New hope for wolf hunting in Michigan thanks to bill approved by Senate
November of 2013 marked the first-ever wolf hunting season in the state of Michigan, but thanks to court rulings and voter decision, plans were derailed for subsequent seasons. Now, a bill allowing the Natural Resources Commission to designate wolves as game species was approved by the Senate 27-10, and is headed to the House.
The Michigan Department of Natural Resources says they're on board with this decision.
"We feel that the Natural Resources Commission is a good forum to have that decision-making ability [for wolves] as it is for other game species in Michigan," said John Pepin, the Deputy Public Information Officer for the DNR.
However, this new proposal wouldn't immediately allow wolf hunting in Michigan. Though gray wolves were removed from the endangered species list in 2012, a federal ruling in late 2014 placed them back on the list. But Senator Tom Casperson (R - 38th District) and the DNR both say there's Congressional action being made to remove that listing, and this proposal positions Michigan to be able to enact a wolf hunt, should it be lifted.
"Looks like we're going to be successful to get [the bill] cleaned up, and all that does is get us prepared for what ultimately is going to take action from Congress, and Congress is going to have to deal with this, and make sure that they work to delist the wolf and get it off the endangered species list, much like they did out west. There's been no complaining out there, things have worked quite well."
Though wolf hunting was struck down by Michigan voters in 2014, every single county in the Upper Peninsula voted for it to continue. Senator Casperson says he believes it failed due to millions of dollars spent on political advertisements that spread misinformation to voters downstate.
"We won in the rural areas, and certainly up here [in the U.P.] it was a landslide," said Senator Casperson. "Up here are the people that actually dealt with the problem [of the wolves]. That's why I'm confident to stay on course."
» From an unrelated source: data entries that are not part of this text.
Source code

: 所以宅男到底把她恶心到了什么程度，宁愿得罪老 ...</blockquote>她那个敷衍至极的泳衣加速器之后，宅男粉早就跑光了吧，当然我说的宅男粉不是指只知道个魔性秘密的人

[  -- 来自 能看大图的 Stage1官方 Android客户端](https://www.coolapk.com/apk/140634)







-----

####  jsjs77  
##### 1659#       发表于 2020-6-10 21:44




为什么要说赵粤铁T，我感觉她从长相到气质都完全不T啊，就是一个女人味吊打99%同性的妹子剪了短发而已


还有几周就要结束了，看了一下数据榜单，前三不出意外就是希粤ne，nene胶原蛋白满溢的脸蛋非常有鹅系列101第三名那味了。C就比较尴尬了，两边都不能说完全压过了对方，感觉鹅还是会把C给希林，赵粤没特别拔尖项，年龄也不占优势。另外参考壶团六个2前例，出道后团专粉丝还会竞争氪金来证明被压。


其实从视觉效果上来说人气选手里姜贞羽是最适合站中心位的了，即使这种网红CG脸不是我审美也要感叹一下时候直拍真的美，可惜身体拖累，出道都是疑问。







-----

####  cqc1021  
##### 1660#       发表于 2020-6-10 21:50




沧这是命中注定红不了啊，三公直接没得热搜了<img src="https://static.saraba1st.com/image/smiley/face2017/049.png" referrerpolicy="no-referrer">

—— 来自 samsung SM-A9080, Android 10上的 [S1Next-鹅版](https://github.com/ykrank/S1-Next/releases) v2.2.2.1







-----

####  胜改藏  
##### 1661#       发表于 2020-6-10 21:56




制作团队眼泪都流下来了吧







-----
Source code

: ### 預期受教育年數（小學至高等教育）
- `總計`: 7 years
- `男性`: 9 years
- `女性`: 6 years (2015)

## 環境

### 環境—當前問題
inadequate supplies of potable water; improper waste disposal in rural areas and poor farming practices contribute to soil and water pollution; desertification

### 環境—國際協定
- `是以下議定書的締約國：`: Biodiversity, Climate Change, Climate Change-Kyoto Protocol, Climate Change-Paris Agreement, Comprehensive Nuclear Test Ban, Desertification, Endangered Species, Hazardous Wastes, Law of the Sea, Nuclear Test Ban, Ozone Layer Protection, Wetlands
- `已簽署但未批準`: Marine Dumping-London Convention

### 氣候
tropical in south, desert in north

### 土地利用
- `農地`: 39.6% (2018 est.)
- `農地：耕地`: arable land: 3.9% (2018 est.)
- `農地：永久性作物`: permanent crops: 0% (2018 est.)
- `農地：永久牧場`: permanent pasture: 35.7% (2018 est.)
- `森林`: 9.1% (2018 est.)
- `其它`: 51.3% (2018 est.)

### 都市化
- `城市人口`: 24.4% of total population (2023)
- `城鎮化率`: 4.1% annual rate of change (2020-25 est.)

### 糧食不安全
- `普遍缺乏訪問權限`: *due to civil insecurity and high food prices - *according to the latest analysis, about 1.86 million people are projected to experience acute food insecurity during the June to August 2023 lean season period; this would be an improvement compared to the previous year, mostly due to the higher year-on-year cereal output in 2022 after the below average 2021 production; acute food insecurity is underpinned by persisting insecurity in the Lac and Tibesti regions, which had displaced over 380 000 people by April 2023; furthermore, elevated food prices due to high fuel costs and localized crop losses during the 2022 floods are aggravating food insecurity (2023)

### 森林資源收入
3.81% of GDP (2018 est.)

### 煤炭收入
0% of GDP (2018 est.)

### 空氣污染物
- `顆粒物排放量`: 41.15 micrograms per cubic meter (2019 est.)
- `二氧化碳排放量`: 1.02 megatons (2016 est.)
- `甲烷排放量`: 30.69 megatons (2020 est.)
In the 1974, it was estimated there were only 6 remaining gray wolves in Michigan. Now, 42 years later, a remarkable comeback has been made by the wolf population, with the latest numbers from the DNR estimating there are at least 618 wolves. The population is considered to be stable at this point, since there was only a slight decline from the 636 estimated wolves in Michigan back in 2014.
The DNR says if a wolf hunt were to be reinstated, it would have certain restrictions like where they could be hunted and how many could be killed. This was also the case back in 2013, when there was a legal wolf hunting season in Michigan. In 2013, hunting was allowed from November 15th to December 31st, with a limit of 43 wolves in 3 specific zones. In the end, only about half of the limit was reached with a total of 22 wolves killed during the 46 day hunt.